Je reviens maintenant à l'échelon de la cité pour dire également le coup mortel qui est donné à l'amitié par la censure et la peur du spontané (voir l'article : "où est passée la spontanéité?"). Car tous les fameux « projets » seront soumis à validation par des fourches caudines, par des censeurs, par des agents de l'ordre établi. Nos moments soi-disant amicaux sont tous calibrés, vérifiés, contrôlés. Tous les « projets » qui ne rentrent pas dans les cases du consensuel et des quelques thèmes autorisés sont assassinés. S'agit-il encore d'Amitié ? Non seulement nous devons tout arracher à chaque fois, mais, en prime, nos moment d'amitiés en sont-ils vraiment ? Apparemment, nombreux sont ceux qui veulent s'en contenter, préférant cela à la froideur de leur chambre.

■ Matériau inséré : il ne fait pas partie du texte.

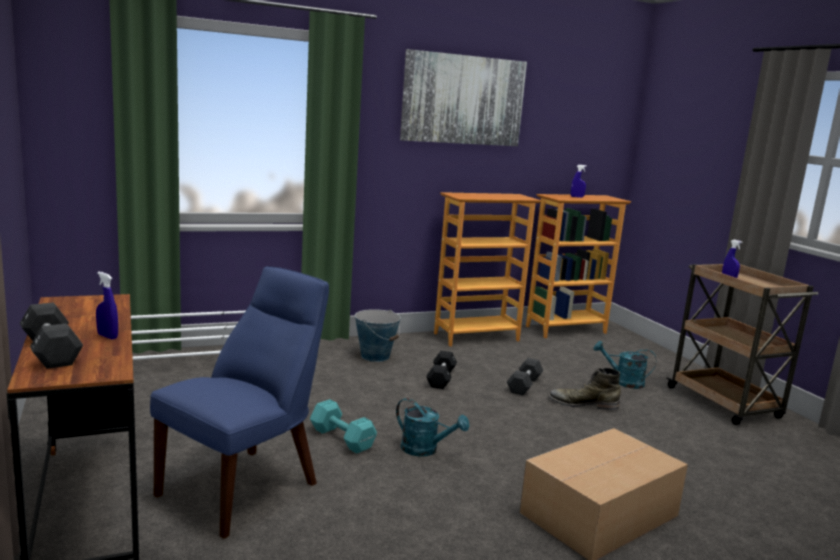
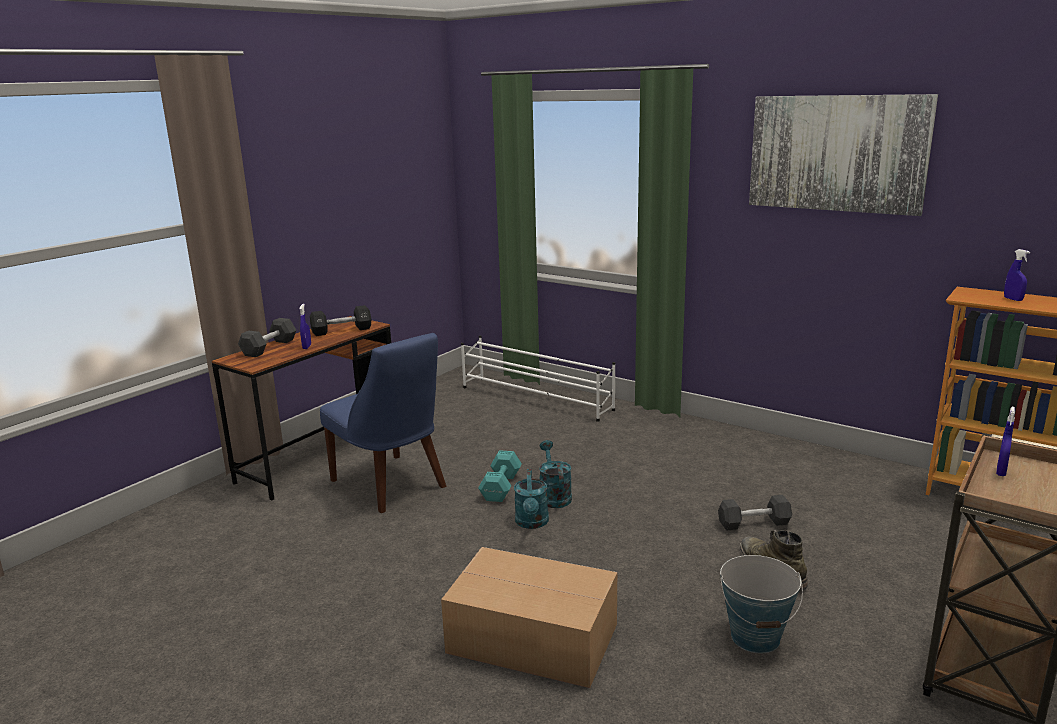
camera: 60 degrees right, 5 degrees up
(245, 487) = (391, 485): blue chair -> blue chair turned 45 degrees clockwise
(375, 356) = (675, 441): bucket -> bucket (755, 637)
(441, 378) = (685, 481): black dumbbell -> black dumbbell (342, 330)
(476, 337) = (831, 461): bookcase -> none
(623, 382) = (896, 578): turquoise watering can -> turquoise watering can (553, 496)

Les téléphones et Internet ont fait un tort énorme à l'amitié résiduelle et permaculturelle. Avant, on savait que l'ami pouvait débarquer à tout moment et à l'échelon de la cité toute entière, cela créait un fluide d'amitié résiduelle globale. Mais maintenant, qui appelle qui ? Est-ce que j'ose l'appeler pour qu'on se voit ? Chez qui ? Chez lui ? Chez moi ? Est-ce que j'appelle cet autre pour qu'il soit là aussi ? Et puis, une fois qu'on se sera vu, qu'on aura « bu un coup » (voir mon article : "on boit un coup?"), eh bien ça sera fini, consommé, il faudra tout recommencer de zéro, reprendre son téléphone : « j'appelle qui ? J'aimerais bien qu'on m'appelle. ». On pense peut-être qu'être dans ce genre d'état est normal. Eh bien non ! C'est un état morbide. Il existe d'autres formes possible de « société » qui en porte vraiment le nom, et qui conservent à chaque instant du temps une amitié résiduelle sur laquelle il y a juste à sauter si le cœur nous en dit.

Alors, avant de parler de la permaculture concernant les plantes ou autres, ça serait bien de se consacrer à la première de toutes les permacultures, celle de l'amitié permanente : cette permaculture où l'on arrache pas les cœurs à tout bout de champ.